══ Data for this task

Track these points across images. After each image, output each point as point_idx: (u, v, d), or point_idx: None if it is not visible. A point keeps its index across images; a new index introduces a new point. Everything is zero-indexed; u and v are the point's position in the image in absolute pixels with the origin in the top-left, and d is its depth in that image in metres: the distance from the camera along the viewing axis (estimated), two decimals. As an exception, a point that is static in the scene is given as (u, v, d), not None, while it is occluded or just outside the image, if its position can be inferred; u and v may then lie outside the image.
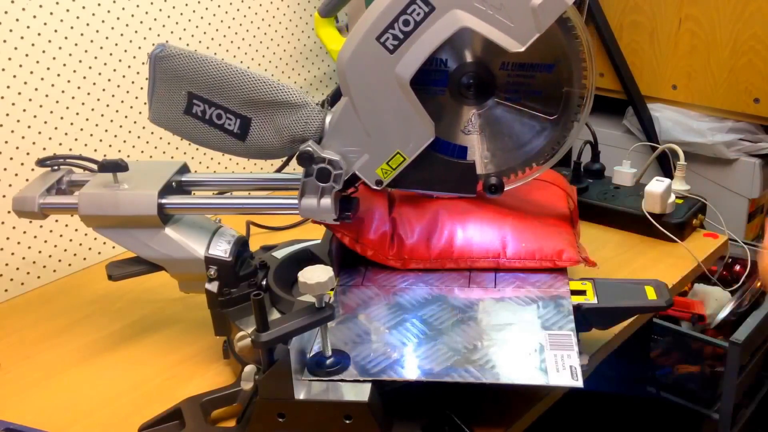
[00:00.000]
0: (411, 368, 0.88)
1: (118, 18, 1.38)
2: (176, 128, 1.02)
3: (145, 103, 1.45)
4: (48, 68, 1.30)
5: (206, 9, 1.51)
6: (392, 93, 0.94)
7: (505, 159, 1.05)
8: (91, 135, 1.38)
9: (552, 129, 1.02)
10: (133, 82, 1.43)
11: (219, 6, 1.53)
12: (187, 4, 1.48)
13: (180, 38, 1.48)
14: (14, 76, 1.26)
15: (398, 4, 0.91)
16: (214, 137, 1.00)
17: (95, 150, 1.39)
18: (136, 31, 1.41)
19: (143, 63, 1.43)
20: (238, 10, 1.57)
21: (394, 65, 0.93)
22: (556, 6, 0.91)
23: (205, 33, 1.52)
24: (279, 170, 1.18)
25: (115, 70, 1.40)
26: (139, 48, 1.42)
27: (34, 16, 1.27)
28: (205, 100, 0.98)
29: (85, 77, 1.35)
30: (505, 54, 0.96)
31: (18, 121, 1.28)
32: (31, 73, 1.29)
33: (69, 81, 1.33)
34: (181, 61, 0.98)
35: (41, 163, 1.12)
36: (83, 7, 1.33)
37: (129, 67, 1.41)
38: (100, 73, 1.37)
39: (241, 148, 1.01)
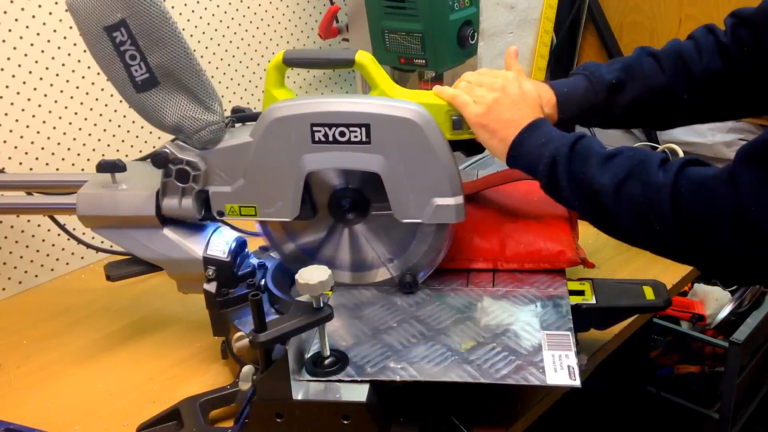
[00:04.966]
0: (409, 368, 0.88)
1: (117, 18, 1.38)
2: (87, 32, 0.94)
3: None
4: (47, 68, 1.30)
5: (205, 9, 1.51)
6: (290, 169, 0.97)
7: (405, 259, 1.04)
8: (90, 135, 1.38)
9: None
10: (132, 82, 1.43)
11: (218, 6, 1.53)
12: (186, 4, 1.48)
13: (179, 38, 1.48)
14: (13, 76, 1.26)
15: (348, 118, 0.94)
16: (115, 68, 0.95)
17: (94, 150, 1.39)
18: (135, 31, 1.41)
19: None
20: (237, 10, 1.57)
21: (306, 153, 0.96)
22: (446, 217, 0.98)
23: (204, 33, 1.52)
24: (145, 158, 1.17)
25: (114, 70, 1.39)
26: (139, 48, 1.42)
27: (33, 16, 1.27)
28: (132, 36, 0.92)
29: (84, 77, 1.35)
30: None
31: (17, 120, 1.28)
32: (30, 72, 1.28)
33: (68, 81, 1.33)
34: None
35: None
36: (82, 7, 1.33)
37: (128, 67, 1.41)
38: (99, 73, 1.36)
39: (132, 97, 0.97)
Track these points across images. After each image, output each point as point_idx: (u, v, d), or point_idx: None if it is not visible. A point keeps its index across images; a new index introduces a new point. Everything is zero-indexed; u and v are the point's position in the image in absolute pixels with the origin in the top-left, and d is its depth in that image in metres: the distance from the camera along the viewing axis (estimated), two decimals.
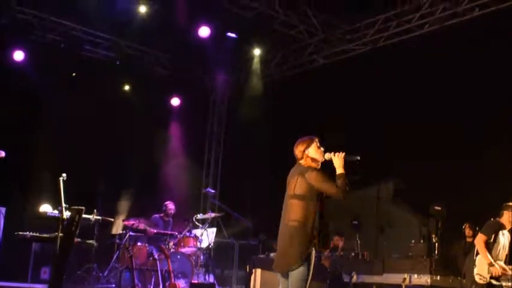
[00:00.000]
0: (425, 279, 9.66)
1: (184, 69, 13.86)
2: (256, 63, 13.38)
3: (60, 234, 6.78)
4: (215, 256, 11.40)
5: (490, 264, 7.90)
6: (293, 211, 5.64)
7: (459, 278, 9.90)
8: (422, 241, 10.58)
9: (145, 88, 13.42)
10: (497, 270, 7.89)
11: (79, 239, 7.25)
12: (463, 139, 10.92)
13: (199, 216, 11.39)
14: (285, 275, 5.65)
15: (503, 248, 8.15)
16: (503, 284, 7.99)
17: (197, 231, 11.23)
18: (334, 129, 12.35)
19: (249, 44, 13.13)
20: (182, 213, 11.65)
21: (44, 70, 12.20)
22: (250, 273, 9.34)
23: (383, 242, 9.97)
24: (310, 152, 5.85)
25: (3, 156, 6.94)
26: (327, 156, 5.80)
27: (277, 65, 13.67)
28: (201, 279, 10.64)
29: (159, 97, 13.91)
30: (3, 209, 9.44)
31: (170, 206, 11.44)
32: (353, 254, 10.73)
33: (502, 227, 8.14)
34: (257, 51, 13.31)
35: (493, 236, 8.04)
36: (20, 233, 7.18)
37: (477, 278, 7.96)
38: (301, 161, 5.86)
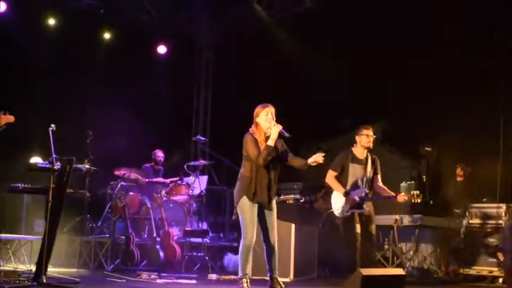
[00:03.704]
0: (417, 219, 9.76)
1: (170, 14, 13.67)
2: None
3: (52, 185, 6.78)
4: (207, 203, 11.44)
5: (345, 194, 7.92)
6: (241, 168, 6.86)
7: (449, 217, 10.06)
8: (413, 182, 10.62)
9: (130, 36, 13.25)
10: (352, 198, 7.89)
11: (71, 190, 7.25)
12: (452, 77, 10.82)
13: (191, 163, 11.42)
14: None
15: (359, 175, 8.05)
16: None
17: (189, 179, 11.26)
18: (323, 73, 12.30)
19: None
20: (173, 161, 11.68)
21: (27, 20, 12.01)
22: (237, 218, 9.36)
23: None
24: (260, 118, 6.80)
25: (12, 121, 6.85)
26: (270, 124, 6.72)
27: (264, 8, 13.47)
28: (194, 227, 10.71)
29: (144, 45, 13.74)
30: None
31: (159, 153, 11.47)
32: None
33: (350, 154, 8.09)
34: None
35: (342, 167, 8.03)
36: (12, 184, 7.17)
37: (336, 213, 8.00)
38: (253, 125, 6.84)
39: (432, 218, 9.81)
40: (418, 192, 7.93)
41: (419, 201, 7.93)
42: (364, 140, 8.11)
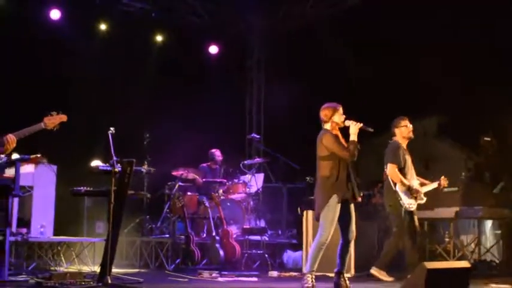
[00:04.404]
0: (478, 211, 9.57)
1: (221, 14, 13.73)
2: None
3: (114, 188, 6.88)
4: (264, 201, 11.46)
5: (410, 189, 7.87)
6: (319, 170, 6.91)
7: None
8: (473, 173, 10.45)
9: (182, 38, 13.37)
10: (418, 190, 7.93)
11: (132, 191, 7.36)
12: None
13: (246, 162, 11.46)
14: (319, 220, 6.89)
15: (411, 167, 8.07)
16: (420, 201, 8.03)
17: (245, 177, 11.31)
18: (375, 67, 12.20)
19: None
20: (228, 160, 11.72)
21: (80, 28, 12.23)
22: (302, 215, 9.37)
23: (430, 177, 9.91)
24: (335, 118, 6.93)
25: (65, 120, 7.00)
26: (347, 123, 6.87)
27: (313, 5, 13.42)
28: (252, 225, 10.75)
29: (196, 46, 13.83)
30: (54, 167, 9.59)
31: (217, 153, 11.51)
32: None
33: (400, 146, 8.01)
34: None
35: (402, 160, 7.93)
36: (75, 188, 7.30)
37: (408, 207, 7.86)
38: (325, 125, 6.96)
39: (494, 209, 9.61)
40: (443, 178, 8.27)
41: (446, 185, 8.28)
42: (405, 130, 8.13)
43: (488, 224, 10.51)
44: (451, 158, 11.56)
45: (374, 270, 8.06)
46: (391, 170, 7.96)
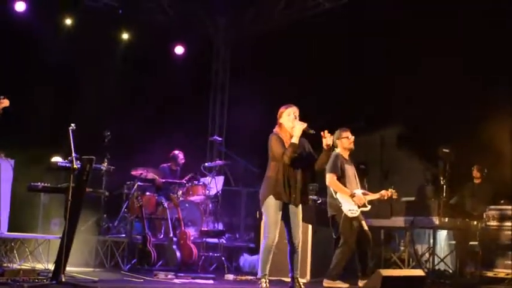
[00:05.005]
0: (433, 221, 9.69)
1: (188, 14, 13.68)
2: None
3: (72, 185, 6.81)
4: (223, 204, 11.45)
5: (352, 196, 8.01)
6: (267, 170, 6.88)
7: (466, 219, 10.01)
8: (430, 184, 10.62)
9: (147, 37, 13.28)
10: (360, 197, 8.04)
11: (90, 189, 7.29)
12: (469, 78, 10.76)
13: (207, 164, 11.44)
14: None
15: (353, 177, 8.24)
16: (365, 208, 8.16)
17: (205, 180, 11.28)
18: (338, 75, 12.28)
19: None
20: (189, 162, 11.68)
21: (45, 21, 12.08)
22: (260, 219, 9.38)
23: (390, 187, 10.07)
24: (283, 119, 6.89)
25: (8, 105, 6.89)
26: (294, 123, 6.77)
27: (281, 10, 13.45)
28: (210, 227, 10.73)
29: (162, 45, 13.76)
30: (12, 161, 9.43)
31: (181, 156, 11.45)
32: None
33: (341, 157, 8.18)
34: None
35: (341, 170, 8.09)
36: (32, 183, 7.20)
37: (350, 214, 7.98)
38: (276, 127, 6.93)
39: (449, 219, 9.74)
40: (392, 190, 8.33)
41: (395, 197, 8.36)
42: (346, 142, 8.27)
43: (443, 234, 10.65)
44: (411, 168, 11.69)
45: (327, 283, 8.15)
46: (330, 179, 8.10)
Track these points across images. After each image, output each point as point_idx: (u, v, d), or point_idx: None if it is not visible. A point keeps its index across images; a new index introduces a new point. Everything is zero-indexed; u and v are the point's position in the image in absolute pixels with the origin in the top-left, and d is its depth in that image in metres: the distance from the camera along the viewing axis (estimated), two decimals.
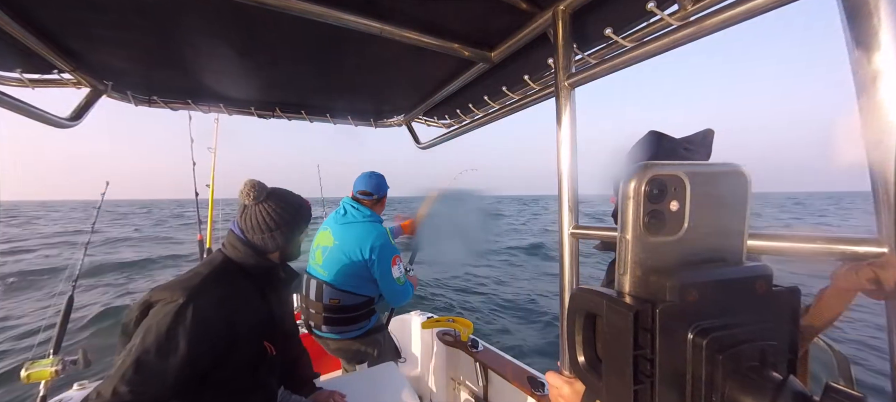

════

*Directions*
With the pictures omitted, print the lines above exactly, beginning at the line with "27: (34, 16, 1.27)" and going on through the line with "30: (3, 209, 9.44)".

*Solution for this task*
27: (34, 16, 1.27)
28: (205, 100, 0.98)
29: (85, 77, 1.35)
30: (505, 54, 0.96)
31: (18, 121, 1.28)
32: (31, 73, 1.29)
33: (69, 81, 1.33)
34: (181, 61, 0.98)
35: (41, 163, 1.12)
36: (83, 7, 1.33)
37: (129, 67, 1.41)
38: (100, 73, 1.37)
39: (241, 148, 1.01)
[00:04.966]
0: (409, 368, 0.88)
1: (117, 18, 1.38)
2: (87, 32, 0.94)
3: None
4: (47, 68, 1.30)
5: (205, 9, 1.51)
6: (290, 169, 0.97)
7: (405, 259, 1.04)
8: (90, 135, 1.38)
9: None
10: (132, 82, 1.43)
11: (218, 6, 1.53)
12: (186, 4, 1.48)
13: (179, 38, 1.48)
14: (13, 76, 1.26)
15: (348, 118, 0.94)
16: (115, 68, 0.95)
17: (94, 150, 1.39)
18: (135, 31, 1.41)
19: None
20: (237, 10, 1.57)
21: (306, 153, 0.96)
22: (446, 217, 0.98)
23: (204, 33, 1.52)
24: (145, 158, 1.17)
25: (114, 70, 1.39)
26: (139, 48, 1.42)
27: (33, 16, 1.27)
28: (132, 36, 0.92)
29: (84, 77, 1.35)
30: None
31: (17, 120, 1.28)
32: (30, 72, 1.28)
33: (68, 81, 1.33)
34: None
35: None
36: (82, 7, 1.33)
37: (128, 67, 1.41)
38: (99, 73, 1.36)
39: (132, 97, 0.97)
Track these points across images. After each image, output each point as point_idx: (u, v, d), or point_idx: None if it is not visible. A point keeps its index across images; a new index introduces a new point. Everything is zero-indexed; u and v are the point's position in the image in absolute pixels with the origin in the top-left, and d is its depth in that image in metres: the distance from the camera along the viewing axis (estimated), two decimals.
[00:00.000]
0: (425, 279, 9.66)
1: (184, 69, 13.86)
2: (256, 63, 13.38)
3: (60, 234, 6.78)
4: (215, 256, 11.40)
5: (490, 264, 7.90)
6: (293, 211, 5.64)
7: (459, 278, 9.90)
8: (422, 241, 10.58)
9: (145, 88, 13.42)
10: (497, 270, 7.89)
11: (79, 239, 7.25)
12: (463, 139, 10.92)
13: (199, 216, 11.39)
14: (285, 275, 5.65)
15: (503, 248, 8.15)
16: (503, 284, 7.99)
17: (197, 231, 11.23)
18: (334, 129, 12.35)
19: (249, 44, 13.13)
20: (182, 213, 11.65)
21: (44, 70, 12.20)
22: (250, 273, 9.34)
23: (383, 242, 9.97)
24: (310, 152, 5.85)
25: (3, 156, 6.94)
26: (327, 156, 5.80)
27: (277, 65, 13.67)
28: (201, 279, 10.64)
29: (159, 97, 13.91)
30: (3, 209, 9.44)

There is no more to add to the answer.